Monday, June 14, 2010

Ethics and Technology

Last Wednesday I had dinner with a friend, and the subject of electronic piracy came up. This is something of a hot-button issue among most of my friends, so I always like to gauge where people stand on it.

The issue as I see it is this: electronic piracy is very tempting and very easy, especially with streaming sites and direct download everywhere. It used to be that the technology wasn't at a level that made downloading movies (for example) either affordable or practical, but over the course of the last few years that has changed. Wed hosting is cheaper and high-speed access is readily available. The degree of policing varies a lot, of course, but it seems that it is often possible to get away with it, especially since uploaders are often prosecuted, not downloaders. And legal distribution does not quite keep up with demand, especially for those of us with somewhat niche tastes.

Of course all of this is against the law in most parts of the world. But is it unethical? This, I think, is a much more serious consideration.

My idea of ethics is that we should avoid causing harm to others as best as we can while trying to alleviate harm that has already been done. So does piracy cause harm? The issue I struggle with is that some of us (perhaps a lot of us) wouldn't have bought the product we pirated. Or what if it's something that is unavailable (or very rare) through legal channels, like a movie that has only been released in another country or a book that's been out of print for twenty years? I mean, the harm that might conceivably be caused is that of the legitimate producers (creative talent, distributors, etc.) not getting a profit, which is a tenuous kind of harm at best.

At the same time, as I told my friend, it seems to me that the urge to download illegally comes from a somewhat ugly bit of entitlement - I want it, so I should have it. And this bothers me, even if no one's much harmed in the process.

Fan works, on the other hand, I fully support, including the ones like music videos that take bits of the original material and remix or re-envision them.

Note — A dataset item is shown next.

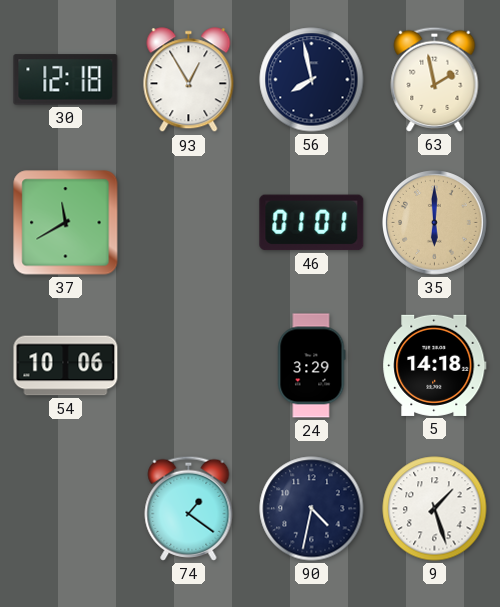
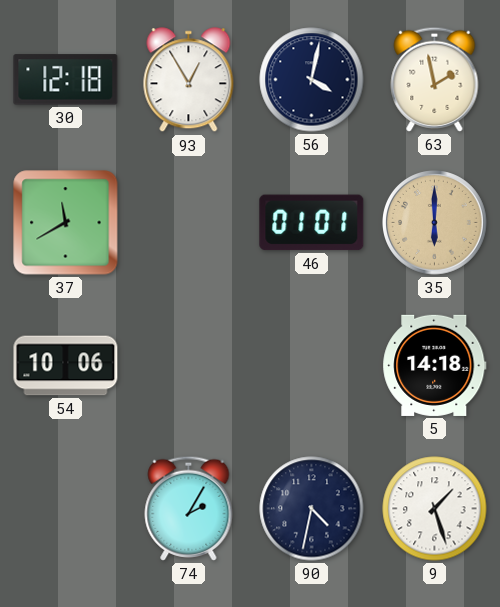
56: 7:58 -> 4:02
24: 3:29 -> none
74: 1:21 -> 2:05
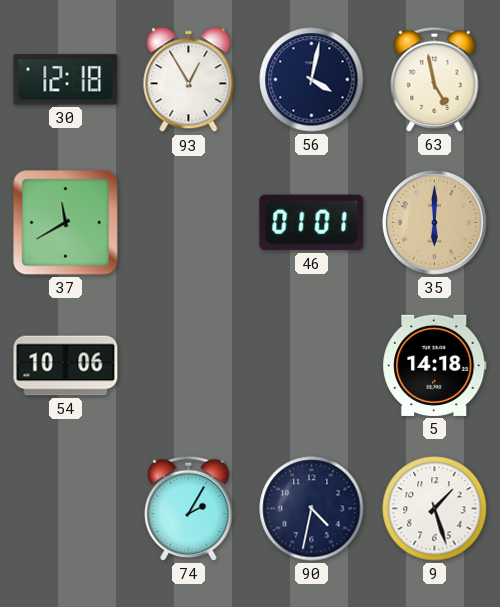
63: 1:58 -> 4:58
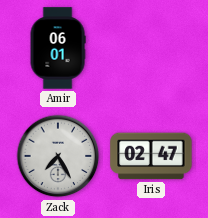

I try to stay in the gray area of things that are unavailable, and I have bought some that later became available, but I remain quite conflicted on this issue.

I think it's hard to have an ethical system that isn't laid out for you ahead of time, and no matter your ethical or moral system, it's hard to follow the rules.

1 comment:

  1. A simple choices we make on an issue like this or, for example, on another apparently mundane issue such as how one behaves in traffic can have an effect on who you become. The question is, "Do we want to have some say over who we become and do we know what we want to become?"

    I liked your self-reflective post.